Work and Pensions Committee chair Frank Field questioned the leadership of The Pensions Regulator after its chief executive gave evidence to the Committee in the wake of the Carillion disaster.
In correspondence between the Committee and TPR released today, 21 March 2018, Field said that TPR chief executive Lesley Titcomb and her senior colleagues' performances did not give him assurances that they could achieve the “necessary cultural change” that the regulator needed.
Giving evidence to the joint Work and Pensions and Business, Energy and Industrial Strategy (BEIS) committee meeting on 22 February, TPR defended its approach to the Carillion schemes, saying the threat of the use of powers under section 231 of the Pensions Act 2004 “may” have contributed to the agreement of a deficit reduction plan.
In a letter to TPR, Field said: “The defensive and under-prepared performance you and your senior colleagues gave before the joint committee certainly gave me no assurance that the TPR leadership is equipped to bring about the necessary cultural change.
“It would hardly have scheme sponsors quaking in their boots and it is difficult to imagine TPR emerging victorious from negotiations with a ruthless American private equity firm.”
In a letter to the Committee, TPR outlined seven occasions in which it threatened the use of section 231 on Carillion, between June 2013 and March 2014.
In a separate letter, the regulator said that it was seeking more powers from the government, which have now been laid out in the defined benefit white paper.
On Tuesday, The Department for Work and Pensions released the white paper, Protecting Defined Benefit Pension Schemes, in which it said TPR would be receiving the power to deliver punitive fines for those who have deliberately put their scheme at risk in a bid to crackdown on “wilful or reckless behaviour”.
Despite this, many in the industry felt that this was a “missed opportunity and that slow implementation means that “pension rights are still at risk from unscrupulous businesses seeking to avoid their pension obligations”.
The Committee also said that TPR appeared to become “sympathetic” to Carillion’s position following a presentation from Carillion’s former finance director Richard Adam.
On Carillion’s collapse, on 15 January 2018, its DB pension schemes were carrying an estimated £2.6bn buyout value deficit, while the Pension Protection Fund will pick up 11 out of the outsourcing firm’s 13 pension schemes, with an estimated shortfall of around £900m.
PwC, who advised the Carillion directors on its pensions liabilities and also the government on its dealings with Carillion, is now responsible for trying to salvage funds from the Pension Protection Fund.
Field said: “PWC had every incentive to milk the Carillion cow dry.
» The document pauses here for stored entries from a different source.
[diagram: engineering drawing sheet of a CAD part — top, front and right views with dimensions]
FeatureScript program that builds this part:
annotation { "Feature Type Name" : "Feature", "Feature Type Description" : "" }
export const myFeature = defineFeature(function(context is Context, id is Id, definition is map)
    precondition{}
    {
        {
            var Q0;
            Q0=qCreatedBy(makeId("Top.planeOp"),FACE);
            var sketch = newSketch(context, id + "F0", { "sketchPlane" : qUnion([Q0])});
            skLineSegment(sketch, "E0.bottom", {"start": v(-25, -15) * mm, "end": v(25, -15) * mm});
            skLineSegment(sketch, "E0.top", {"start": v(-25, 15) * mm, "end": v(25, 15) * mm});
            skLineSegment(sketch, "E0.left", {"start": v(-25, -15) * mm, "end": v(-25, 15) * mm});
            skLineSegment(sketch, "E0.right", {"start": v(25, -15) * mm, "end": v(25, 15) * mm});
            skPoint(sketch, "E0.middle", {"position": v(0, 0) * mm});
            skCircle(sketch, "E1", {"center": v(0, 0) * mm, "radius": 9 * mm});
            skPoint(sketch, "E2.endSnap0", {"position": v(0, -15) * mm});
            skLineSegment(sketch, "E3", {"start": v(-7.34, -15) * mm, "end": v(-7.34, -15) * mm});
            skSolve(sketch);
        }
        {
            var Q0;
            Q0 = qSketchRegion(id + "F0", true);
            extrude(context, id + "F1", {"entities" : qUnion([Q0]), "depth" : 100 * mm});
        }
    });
Then, when Carillion finally collapsed, PWC adroitly re-emerged as butcher, packaging up joints of the fallen beast to be flogged off. For this they are handsomely rewarded by the taxpayer.
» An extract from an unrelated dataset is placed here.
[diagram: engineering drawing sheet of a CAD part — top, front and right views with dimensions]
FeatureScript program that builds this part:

“They claim to be experts in every aspects of company management. They’re certainly expert in ensuring they get their cut at every stage.”
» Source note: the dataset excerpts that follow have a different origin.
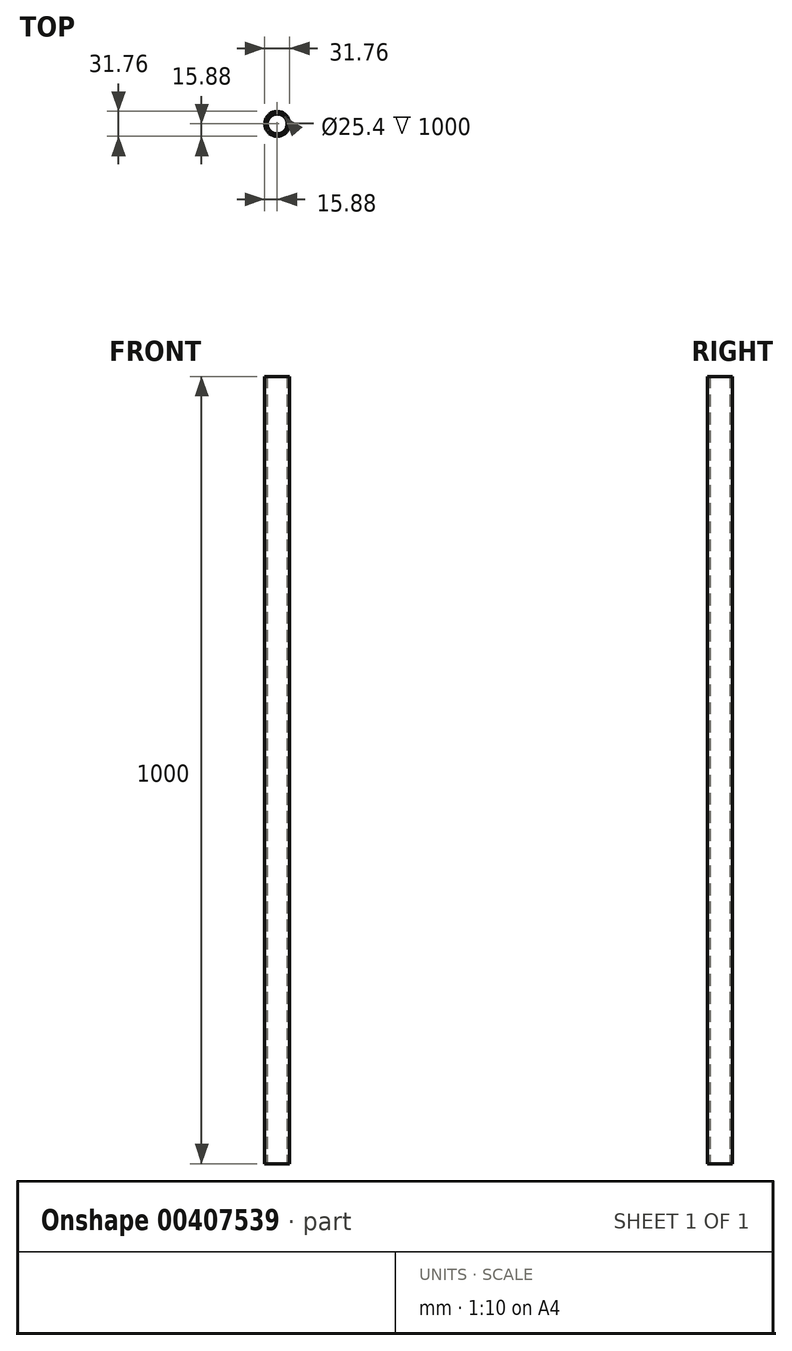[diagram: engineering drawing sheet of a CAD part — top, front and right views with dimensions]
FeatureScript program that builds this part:
annotation { "Feature Type Name" : "Feature", "Feature Type Description" : "" }
export const myFeature = defineFeature(function(context is Context, id is Id, definition is map)
    precondition{}
    {
        {
            var Q0;
            Q0=qCreatedBy(makeId("Top.planeOp"),FACE);
            var sketch = newSketch(context, id + "F0", { "sketchPlane" : qUnion([Q0])});
            skCircle(sketch, "E0", {"center": v(0, 0) * mm, "radius": 15.88 * mm});
            skCircle(sketch, "E1", {"center": v(0, 0) * mm, "radius": 12.7 * mm});
            skSolve(sketch);
        }
        {
            var Q0;
            Q0 = qSketchRegion(id + "F0", true);
            extrude(context, id + "F1", {"entities" : qUnion([Q0]), "depth" : 1000 * mm, "offsetDistance" : 25 * mm});
        }
    });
A spokesperson for TPR said: “TPR is a very different organisation from five years ago – we are clearer about what we expect, quicker to act and tougher on those who do not act in the interest of members.
“We called on government for more effective powers and so we welcome the proposals outlined in the DWP’s white paper. Planned improvements to our scheme funding, information-gathering and anti-avoidance powers will enable us to be clearer about what we expect from employers in relation to scheme funding and tougher where a scheme is not getting the funding it needs.”